Conclusions And Recommendations
I apologize if this post is a little long or technical. The media has a way of just running with a headline without really understanding the methods or limitations of the study in question. This causes a lot of confusion in my field.

Let me get one thing straight, I am not an advocate for diet soda. It is much better to drink water than any type of soda. I view diet soda the same way as I think of foods like bacon, butter, steak or cheese:  If you eat a ton of these foods, they can cause problems for you. If you have them only occasionally, they are not a major problem. For those that don’t eat sugar at all, an occasional diet soda once or twice a week can be a real treat. 

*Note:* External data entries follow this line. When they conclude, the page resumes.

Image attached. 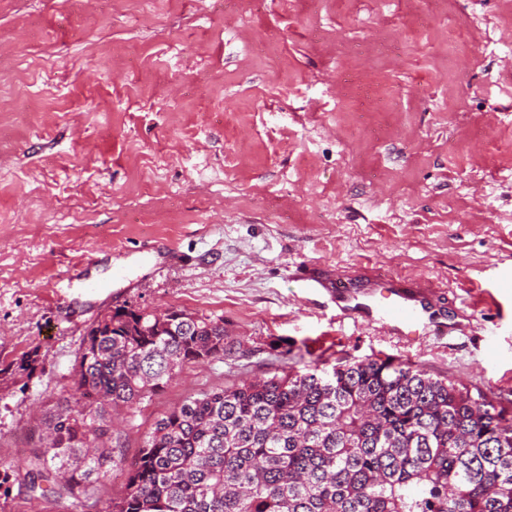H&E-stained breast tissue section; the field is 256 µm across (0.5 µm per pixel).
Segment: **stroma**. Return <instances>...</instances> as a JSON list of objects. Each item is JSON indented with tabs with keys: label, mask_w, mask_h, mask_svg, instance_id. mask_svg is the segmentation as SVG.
<instances>
[{
	"label": "stroma",
	"mask_w": 512,
	"mask_h": 512,
	"mask_svg": "<svg viewBox=\"0 0 512 512\" xmlns=\"http://www.w3.org/2000/svg\"><path fill=\"white\" fill-rule=\"evenodd\" d=\"M323 264L446 282L452 332L337 317ZM122 303L245 344L127 416L125 459L186 398L317 360L512 402V0H0V465Z\"/></svg>",
	"instance_id": "1"
}]
</instances>
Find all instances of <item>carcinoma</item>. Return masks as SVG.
I'll use <instances>...</instances> for the list:
<instances>
[{
  "label": "carcinoma",
  "instance_id": "1",
  "mask_svg": "<svg viewBox=\"0 0 512 512\" xmlns=\"http://www.w3.org/2000/svg\"><path fill=\"white\" fill-rule=\"evenodd\" d=\"M242 344L222 318L115 307L82 339L76 397L0 485L88 502L118 464L113 413ZM124 468L105 512H512V415L411 362H316L170 409Z\"/></svg>",
  "mask_w": 512,
  "mask_h": 512
}]
</instances>
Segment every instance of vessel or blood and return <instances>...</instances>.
<instances>
[{
  "label": "vessel or blood",
  "instance_id": "obj_1",
  "mask_svg": "<svg viewBox=\"0 0 512 512\" xmlns=\"http://www.w3.org/2000/svg\"><path fill=\"white\" fill-rule=\"evenodd\" d=\"M304 282L312 289H334L342 315L380 323L394 334H405L417 326L433 327L440 335L447 332L430 309L439 292L433 280L412 276L382 280L368 268L348 274L321 266L309 272Z\"/></svg>",
  "mask_w": 512,
  "mask_h": 512
}]
</instances>
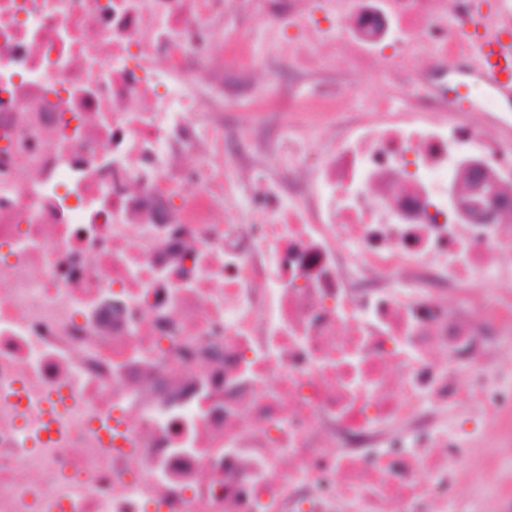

Incidentally, this level of consumption was not associated with stroke in the better designed Harvard study. In fact, in the discussion section of the Harvard study, the authors mention that the slight increase in risk of stroke with daily diet soda consumption should be interpreted with caution. They mention that there is no known mechanism between diet soda and incident stroke and that in previous analyses in the Harvard cohorts, diet soda has not been associated with weight gain, heart disease, or type 2 diabetes.

1) Pase MP, Himali JJ, Beiser AS, et al. Sugar and artificially sweetened beverages and the risks of incident stroke and dementia. Stroke 2017 DOI: 10.1161/STROKEAHA.116.016027.

2) Bernstein AM, de Koning L, Flint AJ, et al. Soda consumption and the risk of stroke in men and women. American Journal of Clinical Nutrition 2012; 95:1190-9.